Work instruction: Exclude images, then output the remaining data verbatim.

== Source material ==

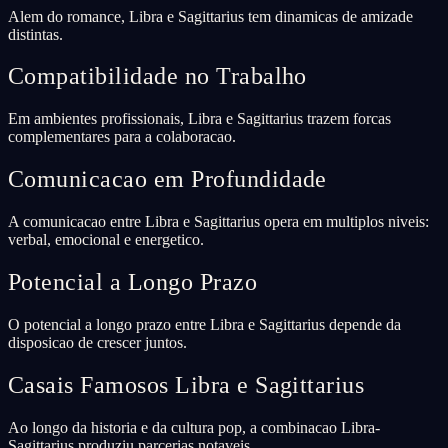
Alem do romance, Libra e Sagittarius tem dinamicas de amizade
distintas.
Compatibilidade no Trabalho
Em ambientes profissionais, Libra e Sagittarius trazem forcas
complementares para a colaboracao.
Comunicacao em Profundidade
A comunicacao entre Libra e Sagittarius opera em multiplos niveis:
verbal, emocional e energetico.
Potencial a Longo Prazo
O potencial a longo prazo entre Libra e Sagittarius depende da
disposicao de crescer juntos.
Casais Famosos Libra e Sagittarius
Ao longo da historia e da cultura pop, a combinacao Libra-
Sagittarius produziu parcerias notaveis.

===

Answer below:
Alem do romance, Libra e Sagittarius tem dinamicas de amizade
distintas.
Compatibilidade no Trabalho
Em ambientes profissionais, Libra e Sagittarius trazem forcas
complementares para a colaboracao.
Comunicacao em Profundidade
A comunicacao entre Libra e Sagittarius opera em multiplos niveis:
verbal, emocional e energetico.
Potencial a Longo Prazo
O potencial a longo prazo entre Libra e Sagittarius depende da
disposicao de crescer juntos.
Casais Famosos Libra e Sagittarius
Ao longo da historia e da cultura pop, a combinacao Libra-
Sagittarius produziu parcerias notaveis.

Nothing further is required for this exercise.